Industry optimistic

Posted on 1 Mar 2010 by The Manufacturer

A major survey released by EEF and BDO LLP has shown Britain's manufacturers are more confident as companies report signs of an improvement in demand.

The first quarter ‘Manufacturing Outlook’ report, published at the start of ‘Manufacturing Week’, reveals a larger than expected improvement in output and orders over the past three months and a broad based return of confidence across manufacturing. Companies are consequently the most upbeat since the financial crisis began in mid-2007.

However, EEF stressed a number of risks remain to manufacturers’ prospects. These include uncertainty about how to repair the public finances, ongoing access to finance issues and the sustainability of recovery in key export markets. Consequently, investment intentions are likely to remain muted for some time.

Key findings

• Output and orders turn positive.
• Job losses continue to level off.
• Margins remain under pressure.
• Companies much more optimistic about next quarter.
• But investment set to be last indicator to recover.

According to EEF Chief Economist, Lee Hopley, the economic results from the start of 2010 have proved better than expected. “Clearly more companies are becoming more confident about their prospects and we’re beginning to see the real benefits of an export-led recovery,” he says.

“But we have to be cautious about predicting a strong rebound, as a number of factors could knock growth off track.
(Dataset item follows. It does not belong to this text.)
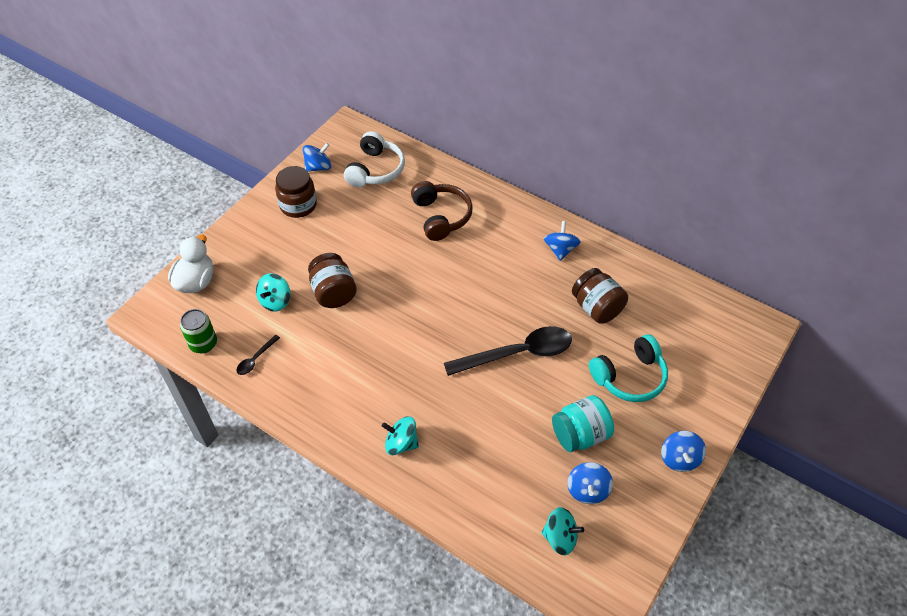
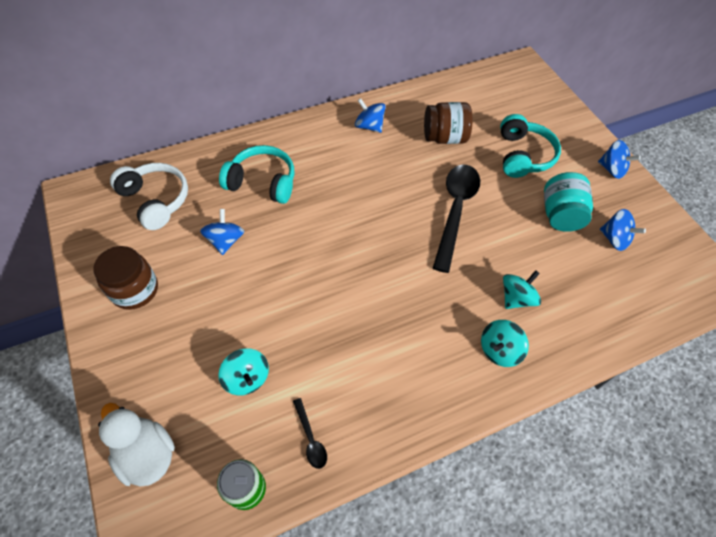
camera: 60 degrees left, 5 degrees up
blue spinning top [303,143,331,172] -> blue spinning top moved to [200,209,244,255]
brown jar [308,253,357,308] -> none
brown headphones [411,181,473,241] -> turquoise headphones [219,145,294,204]
turquoise spinning top [541,507,584,555] -> turquoise spinning top moved to [503,270,541,309]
The recovery depends on world markets continuing to grow, and the financial system’s ability to provide finance is yet to be fully tested. Investment plans are also likely to remain on hold until manufacturers get a better sense of how a new government plans to repair the public finances.”

Tom Lawton, Head of Manufacturing at BDO, said:

“It is great news to see so many positive indicators from the EEF/BDO survey,” says Tom Lawton, Head of Manufacturing at BDO. “However manufacturers still need to be careful as working capital funding pressures from this growth in activity are applied to already strained balance sheets. In particular, manufacturers should be monitoring the health of all major customers, monitoring and acting if aged debts begin to mount and considering the security of their supply chain.”